At the lower level, the trial court granted the motion to strike primarily on the grounds that there were no facts in the complaint to pierce the veil of the LLC.  Although the Supreme Court ultimately found that there were insufficient facts alleged in the complaint to establish the negligence claim against Mr. Harb personally, the Court rejected the argument that Mr. Harb could not be personally liable for negligence merely because he was a member of an LLC. 

The Supreme Court noted that Connecticut’s common law provides for personal liability of officers of a corporation for torts personally committed (such as negligence) that injure third parties provided  the injured party can show a legal duty, breach of that duty, causation, and damages.   As such, if an officer of a corporation commits a tort in business, the officer may be personally liable even if the corporation is also responsible.  The Strum case makes clear that this common law rule applies even in the absence of facts sufficient to pierce the corporate veil.  This same common law rule also applies to members of an LLC. 

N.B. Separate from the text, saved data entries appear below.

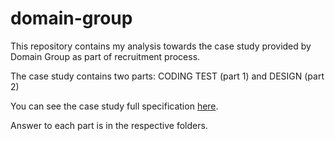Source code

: # domain-group

This repository contains my analysis towards the case study provided by Domain Group as part of recruitment process.

The case study contains two parts: CODING TEST (part 1) and DESIGN (part 2)

You can see the case study full specification [here](./SPECIFICATION.md).

Answer to each part is in the respective folders.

The Strum case serves as a reminder to business owners that formation of a business entity will not protect you from personal liability in all circumstances.  Liability for individual torts and piercing the veil of a business entity are two common scenarios where business owners may face personal liability despite the shield that a business entity may provide.  Whether a business owner can face personal liability for negligence, fraud, or misrepresentation involving the business will often depend on the facts of the case.